Our national anthemPublished 11:16am Thursday, March 17, 2011
Among the songs we learned to sing in the public schools I attended here and in Mooresville and Durham was “The Star Spangled Banner,” with its stirring words by Francis Scott Key.
As with hymns in church, we sang all the verses. They made us feel good about being Americans. We were taught to stand respectfully when it is played or sung, too.
I attended a solo recital by pianist Van Cliburn shortly after his triumphant return from Russia. Coming on stage, he strode directly to the piano, playing the opening notes of the National Anthem as he settled onto the bench.
The applause stopped as we clambered to our feet to hear him produce a truly awe-inspiring version of the piece. That is the only time I have seen a recitalist do that.
Over the intervening years, pop vocalists have rendered (as in dismembered, or making lard) the piece in ways that I found distressing, certainly not respectful! I just got an e-mail that I shared with many, and to which I received a goodly number of responses that agreed with it and with me.
I do not know who wrote it, but it is addressed to the performers at recent sporting events.
After asking them to consider their audience and to sing it “straight up, no styling,” the author concludes, “Sing ‘The Star Spangled Banner’ with the courtesy and humility that tells the audience that it is about America, not you.” To which those friends and I all say “Amen!”
To us, an anthem is not a pop song or ballad. It is meant to inspire love of God or country, not to entertain. However, the tune for our National Anthem started life as a drinking song in merrie olde England.
I suppose it might take a few beers to get most of us to attempt the octave-and-a-half compass of the tune! The pub crawlers over there must have been quite amused by our elevating it to anthem status.
Our Columbus Lions Club sings another English tune to open our meetings because it lies within an octave and is therefore easier for us to sing.
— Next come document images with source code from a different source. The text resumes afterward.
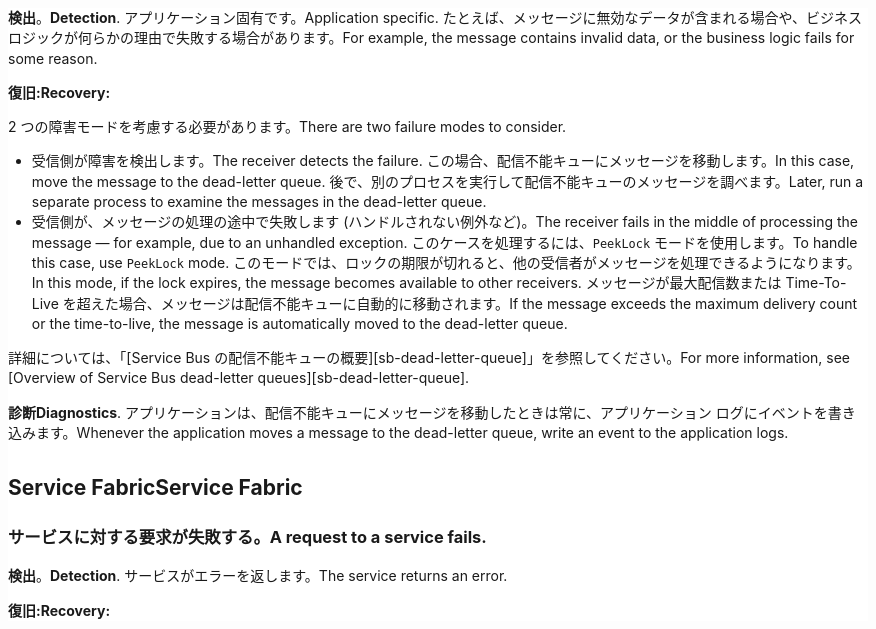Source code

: <span data-ttu-id="0b339-422">**検出**。</span><span class="sxs-lookup"><span data-stu-id="0b339-422">**Detection**.</span></span> <span data-ttu-id="0b339-423">アプリケーション固有です。</span><span class="sxs-lookup"><span data-stu-id="0b339-423">Application specific.</span></span> <span data-ttu-id="0b339-424">たとえば、メッセージに無効なデータが含まれる場合や、ビジネス ロジックが何らかの理由で失敗する場合があります。</span><span class="sxs-lookup"><span data-stu-id="0b339-424">For example, the message contains invalid data, or the business logic fails for some reason.</span></span>

<span data-ttu-id="0b339-425">**復旧:**</span><span class="sxs-lookup"><span data-stu-id="0b339-425">**Recovery:**</span></span>

<span data-ttu-id="0b339-426">2 つの障害モードを考慮する必要があります。</span><span class="sxs-lookup"><span data-stu-id="0b339-426">There are two failure modes to consider.</span></span>

- <span data-ttu-id="0b339-427">受信側が障害を検出します。</span><span class="sxs-lookup"><span data-stu-id="0b339-427">The receiver detects the failure.</span></span> <span data-ttu-id="0b339-428">この場合、配信不能キューにメッセージを移動します。</span><span class="sxs-lookup"><span data-stu-id="0b339-428">In this case, move the message to the dead-letter queue.</span></span> <span data-ttu-id="0b339-429">後で、別のプロセスを実行して配信不能キューのメッセージを調べます。</span><span class="sxs-lookup"><span data-stu-id="0b339-429">Later, run a separate process to examine the messages in the dead-letter queue.</span></span>
- <span data-ttu-id="0b339-430">受信側が、メッセージの処理の途中で失敗します (ハンドルされない例外など)。</span><span class="sxs-lookup"><span data-stu-id="0b339-430">The receiver fails in the middle of processing the message &mdash; for example, due to an unhandled exception.</span></span> <span data-ttu-id="0b339-431">このケースを処理するには、`PeekLock` モードを使用します。</span><span class="sxs-lookup"><span data-stu-id="0b339-431">To handle this case, use `PeekLock` mode.</span></span> <span data-ttu-id="0b339-432">このモードでは、ロックの期限が切れると、他の受信者がメッセージを処理できるようになります。</span><span class="sxs-lookup"><span data-stu-id="0b339-432">In this mode, if the lock expires, the message becomes available to other receivers.</span></span> <span data-ttu-id="0b339-433">メッセージが最大配信数または Time-To-Live を超えた場合、メッセージは配信不能キューに自動的に移動されます。</span><span class="sxs-lookup"><span data-stu-id="0b339-433">If the message exceeds the maximum delivery count or the time-to-live, the message is automatically moved to the dead-letter queue.</span></span>

<span data-ttu-id="0b339-434">詳細については、「[Service Bus の配信不能キューの概要][sb-dead-letter-queue]」を参照してください。</span><span class="sxs-lookup"><span data-stu-id="0b339-434">For more information, see [Overview of Service Bus dead-letter queues][sb-dead-letter-queue].</span></span>

<span data-ttu-id="0b339-435">**診断**</span><span class="sxs-lookup"><span data-stu-id="0b339-435">**Diagnostics**.</span></span> <span data-ttu-id="0b339-436">アプリケーションは、配信不能キューにメッセージを移動したときは常に、アプリケーション ログにイベントを書き込みます。</span><span class="sxs-lookup"><span data-stu-id="0b339-436">Whenever the application moves a message to the dead-letter queue, write an event to the application logs.</span></span>

## <a name="service-fabric"></a><span data-ttu-id="0b339-437">Service Fabric</span><span class="sxs-lookup"><span data-stu-id="0b339-437">Service Fabric</span></span>

### <a name="a-request-to-a-service-fails"></a><span data-ttu-id="0b339-438">サービスに対する要求が失敗する。</span><span class="sxs-lookup"><span data-stu-id="0b339-438">A request to a service fails.</span></span>

<span data-ttu-id="0b339-439">**検出**。</span><span class="sxs-lookup"><span data-stu-id="0b339-439">**Detection**.</span></span> <span data-ttu-id="0b339-440">サービスがエラーを返します。</span><span class="sxs-lookup"><span data-stu-id="0b339-440">The service returns an error.</span></span>

<span data-ttu-id="0b339-441">**復旧:**</span><span class="sxs-lookup"><span data-stu-id="0b339-441">**Recovery:**</span></span>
The British sing “God Save the King/Queen” while we sing of “America.”
I usually get to lead it, and I start it low so as not to pressure the ladies voices an octave above us. We do sing it respectfully, if perhaps a little too profoundly slow.
In reading up on this, I was astonished to learn that “The Star Spangled Banner” was not declared to be our National Anthem by Congress until 1931! Key wrote those words during the War of 1812.
One John Stafford Smith composed the tune in the 1770s. Looks as if the making of the anthem spanned more than a century and a half. And I am older than its official status!
What did our ancestors sing? Apparently it was mostly “My Country ’Tis of Thee.” In school we often sang Katherine Lee Bates’ “America the Beautiful” to Samuel A. Ward’s tune Materna. It expresses well for me a lot of what I think is good about our country. Bates revised her poem two times to get what we know now, and the words also fit the tune of “Auld Lang Syne!” I think Materna works better.
“America” was probably rejected because its tune is the National Anthem of Great Britain. Many think that “America the Beautiful” should have been chosen.
I like them all, but I am conditioned to respond to “The Star Spangled Banner,” though I no longer have the vocal range to sing it.
I look forward to our local celebration of Independence Day. I am thankful that we have Patti and Tina to sing for us.